The global market for robotics and artificial intelligence systems is expected to be worth around US$153 billion by 2020, propelling startup incubators to put Asia's promising AI startups on the world stage.
With the global market for artificial intelligence expecting to be worth US$153 billion by 2020, startup incubators are keen on nurturing local talent in a bid to place Asian AI startups on the map.
This was part of what drove Tak Lo, Managing Director of Zeroth to launch a funding programme for early-stage AI and machine learning startups in Asia. In Zeroth's launch last July 1st, Lo told e27 that he wants a world-competitive AI company coming from Asia. “[Part] of that is taking Asian startups and being able to support them from a global network of entrepreneurs.”
Zeroth is a three-month funding programme that offers mentorship and US$20,000 in capital to early-stage startups. The team is still working out its application process but plans to launch its first batch this winter. Though Zeroth will accept startups from any AI vertical – “Surprise me,” says Mr.Lo – the program is stricter in its focus on Asia. Relevant startups outside of the region are welcome to apply, but for the most part, Zeroth’s emphasis is on Asia.
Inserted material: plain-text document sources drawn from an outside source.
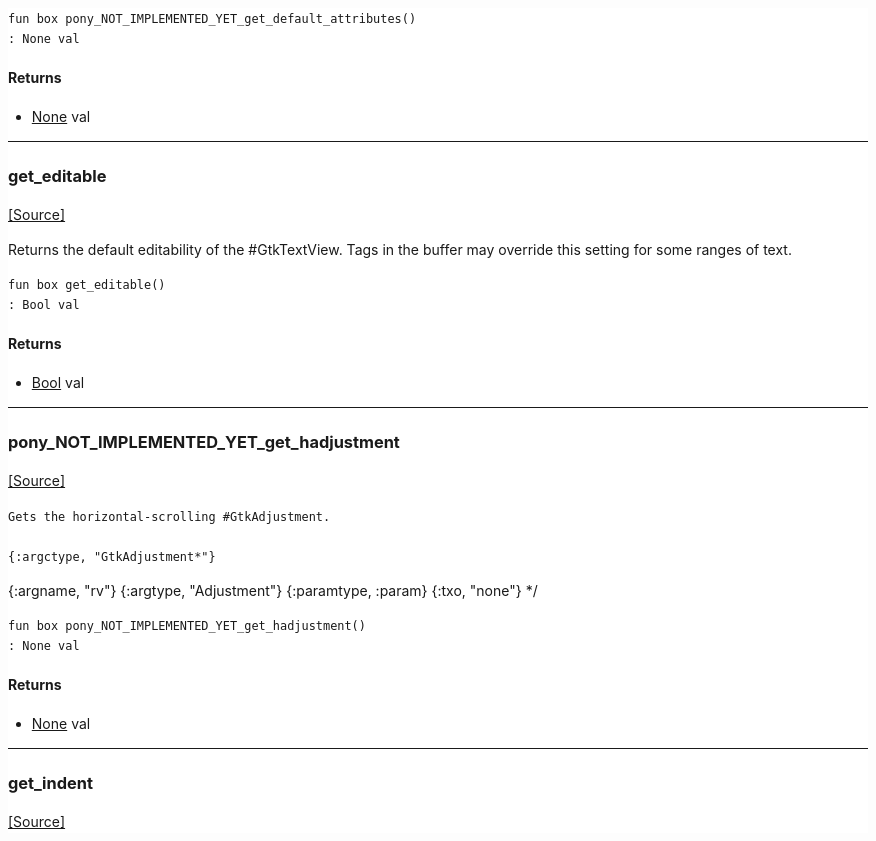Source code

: 
```pony
fun box pony_NOT_IMPLEMENTED_YET_get_default_attributes()
: None val
```

#### Returns

* [None](builtin-None.md) val

---

### get_editable
<span class="source-link">[[Source]](src/gtk3/GtkTextView.md#L245)</span>


Returns the default editability of the #GtkTextView. Tags in the
buffer may override this setting for some ranges of text.


```pony
fun box get_editable()
: Bool val
```

#### Returns

* [Bool](builtin-Bool.md) val

---

### pony_NOT_IMPLEMENTED_YET_get_hadjustment
<span class="source-link">[[Source]](src/gtk3/GtkTextView.md#L252)</span>


    Gets the horizontal-scrolling #GtkAdjustment.

    {:argctype, "GtkAdjustment*"}
{:argname, "rv"}
{:argtype, "Adjustment"}
{:paramtype, :param}
{:txo, "none"}
*/


```pony
fun box pony_NOT_IMPLEMENTED_YET_get_hadjustment()
: None val
```

#### Returns

* [None](builtin-None.md) val

---

### get_indent
<span class="source-link">[[Source]](src/gtk3/GtkTextView.md#L264)</span>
In China, tech giants such as Baidu and Alibaba are seen as the leaders of artificial intelligence and machine learning. Baidu, for example, has its own artificial intelligence research lab, which is headed by renowned machine learning expert Andrew Ng, previously an associate professor at Stanford University. Ant Financial, the financial arm of Alibaba, is partnering with Beijing-based startup Face++ to incorporate facial recognition technology into its mobile payment system, Alipay.
For startups in India, venture capital investments in AI in the United States provide some indication of the exploding interest in this space. According to data from CB Insights, VCs invested barely $415 million in AI ventures in 2012 and this exploded to $2.38 billion in 2015.
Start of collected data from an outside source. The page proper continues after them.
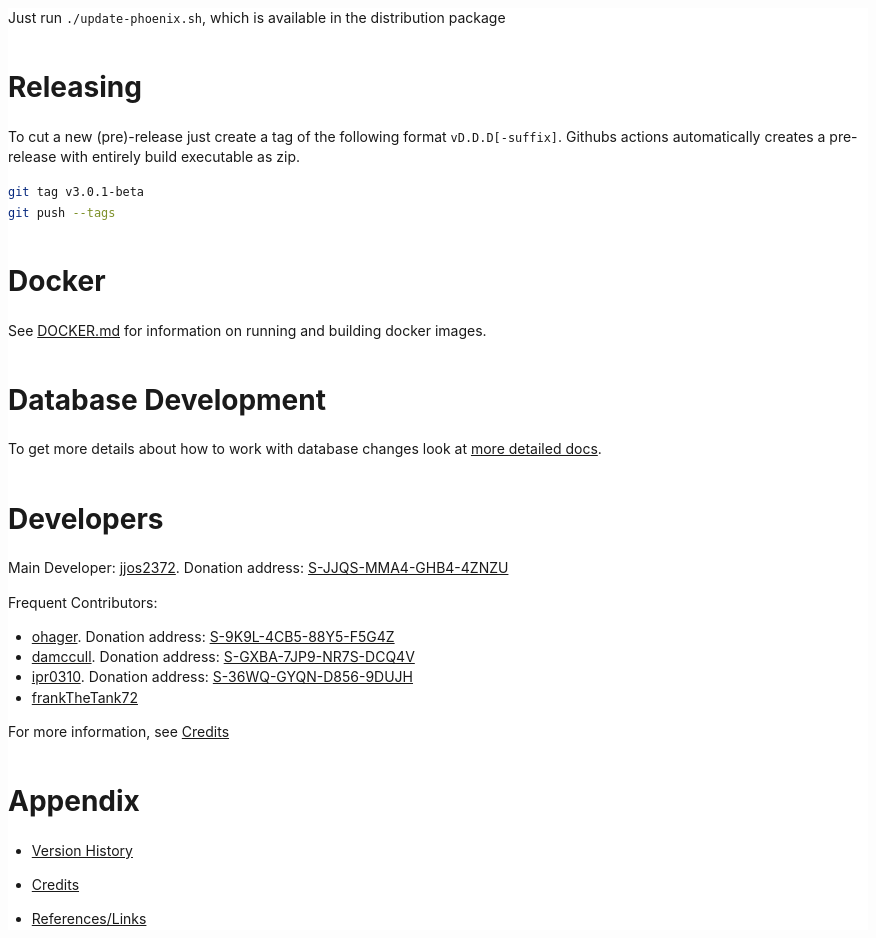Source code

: Just run `./update-phoenix.sh`, which is available in the distribution package 

# Releasing

To cut a new (pre)-release just create a tag of the following format `vD.D.D[-suffix]`. Githubs actions automatically creates
a pre-release with entirely build executable as zip.

```bash
git tag v3.0.1-beta
git push --tags
```

# Docker

See [DOCKER.md](./docker/DOCKER.md) for information on running and building docker images.

# Database Development

To get more details about how to work with database changes look at [more detailed docs](./DB_DEV). 

# Developers

Main Developer: [jjos2372](https://github.com/jjos2372). Donation address: [S-JJQS-MMA4-GHB4-4ZNZU](https://explorer.signum.network/?action=account&account=3278233074628313816)

Frequent Contributors: 
- [ohager](https://github.com/ohager). Donation address: [S-9K9L-4CB5-88Y5-F5G4Z](https://explorer.signum.network/?action=account&account=16107620026796983538)
- [damccull](https://github.com/damccull). Donation address: [S-GXBA-7JP9-NR7S-DCQ4V](https://explorer.signum.network/address/13657951110994294056)
- [ipr0310](https://github.com/ipr0310). Donation address: [S-36WQ-GYQN-D856-9DUJH](https://explorer.signum.network/address/8629824288351884182)
- [frankTheTank72](https://github.com/frankTheTank72)

For more information, see [Credits](doc/Credits.md)

# Appendix

* [Version History](doc/History.md)

* [Credits](doc/Credits.md)

* [References/Links](doc/References.md)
IBM, Amazon, Facebook and Google are bent on building horizontal platforms around AI, but for Asia, the opportunity to build vertical solutions for startups is the forecasted trend. In an interview with EconomicTimes India, Sanat Rao, partner of IDG Venturs, a venture capital company, said "There is a really big opportunity in sectors such as healthcare and automobiles for AI. Concider a healthcare AI platform that can learn from thousands and even millions of images and can make more accurate diagnosis as it learns."